Nous n'avions pas l'intention de nous battre, dit Hart après un bref silence.

— Reynald l'avait bien cherché, jehan, intervint Corin. Si le reste de la maison royale caledonane est comme lui, vous ne voudrez pas d'un traité, de toute façon.

— Je vois, dit Niall avec un calme forcé. Je vais désormais baser ma politique étrangère sur la personnalité des monarques. C'est du moins ce que tu me conseilles.

— Jehan...

— Corin, il te reste beaucoup à apprendre sur la politique. Je te suggère de commencer tout de suite, parce que dans deux ou trois ans, tu partiras pour Atvia, pour monter sur le trône de ton grand-père Alaric.

— Et si je refuse ? dit Corin.

— Tu as le choix. Tu peux rester ici en tant que fils déshérité et renié, ou accepter ton tahlmorra et partir pour Atvia.
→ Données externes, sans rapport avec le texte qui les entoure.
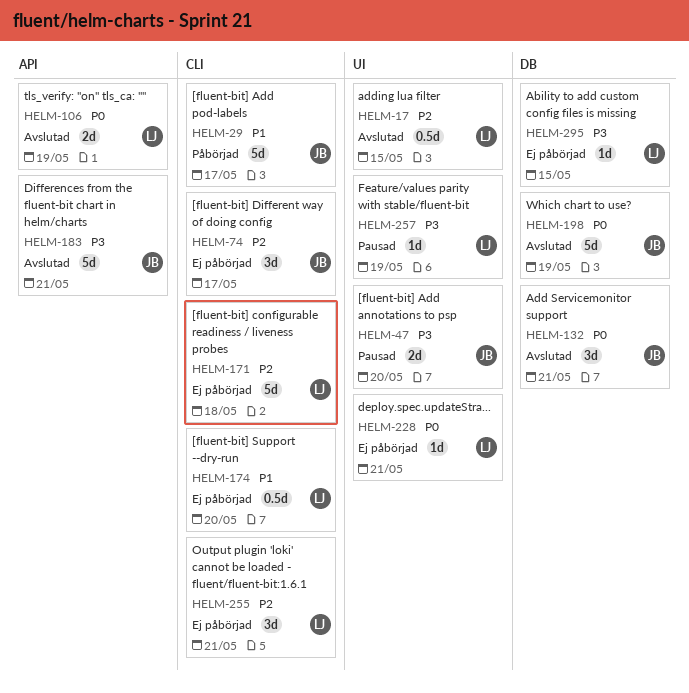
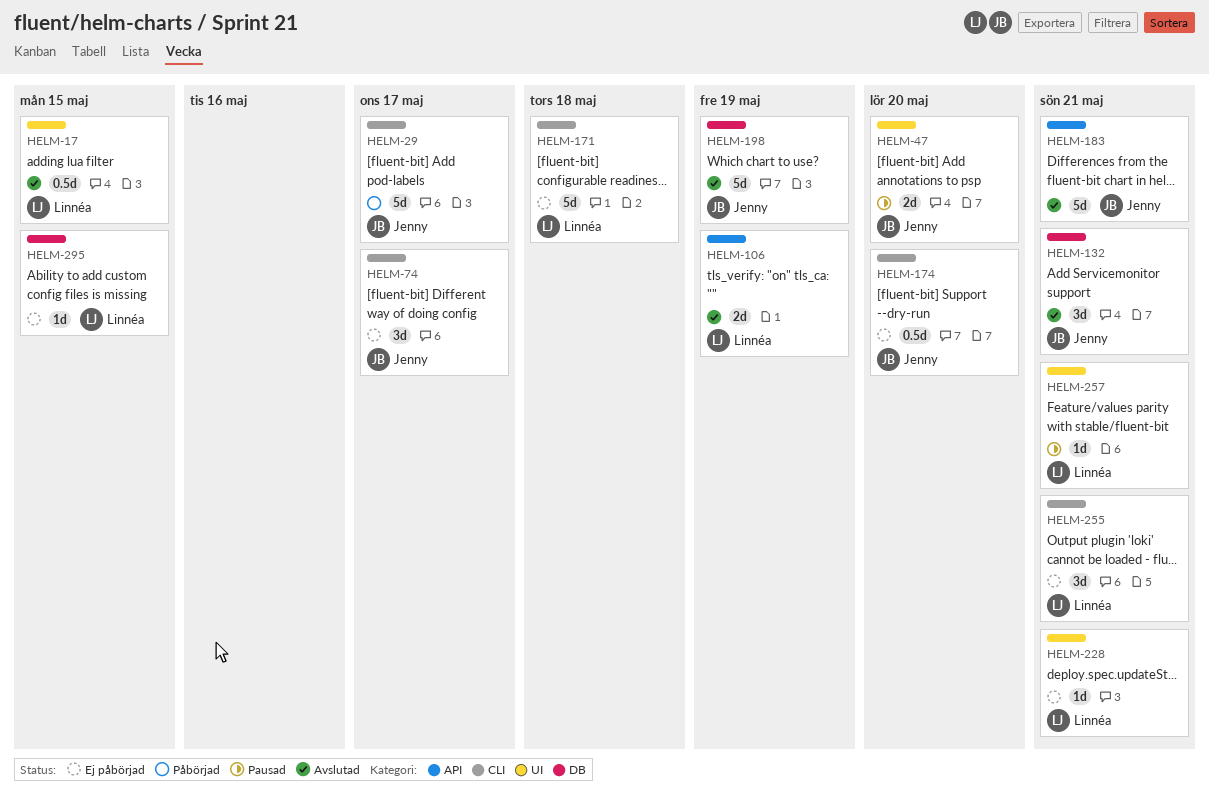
HELM-174, owner: Linnéa -> Jenny
HELM-257, due: May 19 -> May 21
— Je pourrais aussi rester ici avec les clans, jehan. Vous ne réussirez pas à me priver de mon héritage, ni de mon lir.

— Cela ne me serait pas nécessaire, dit Niall calmement. Un guerrier qui refuse son tahlmorra est seul à blâmer pour ses malheurs, y compris la perte de la survie après la mort. Inutile d'en discuter plus avant. Toutefois, il est nécessaire que vous compreniez que vous avez été irresponsables, et que vous acceptiez votre punition.

— Tout dépend de ce que c'est, marmonna Corin entre ses dents.

— Je vous interdis d'assister au banquet de ce soir.

— C'est tout ? s'écria Hart, tandis que Brennan lui donnait discrètement un coup de pied.

— Vous resterez consignés dans vos appartements, expliqua Niall. Pas de chevaux, Brennan ; Hart, aucun pari ; Corin, tu ne recevras pas la visite des suivantes de Deirdre.

— Pour combien de temps ? demanda Brennan, indigné. Si je ne m'occupe pas de mon nouvel étalon pendant plus d'un jour, je perdrai tout ce que j'ai acquis...

— Et moi, dit Hart, comment vais-je me distraire, sans pouvoir jouer ?

Corin rit.

— Le célibat forcé ? Pourquoi pas... Les dames n'en seront que plus avides de ma compagnie quand je serai libre de nouveau.

Deirdre sourit.

— Il leur sera difficile d'être « avides » si leur place est en jeu.

— Vous feriez cela ? demanda Corin, stupéfait.

— Pour soutenir le Mujhar, je ferais n'importe quoi. Comme vous devriez tous le faire, fils et filles.

Cette déclaration leur ferma la bouche comme rien d'autre ne l'avait pu.

— Vous pouvez vous retirez, dit Niall. Des repas vous seront apportés.

En silence, les trois jeunes gens sortirent de la pièce.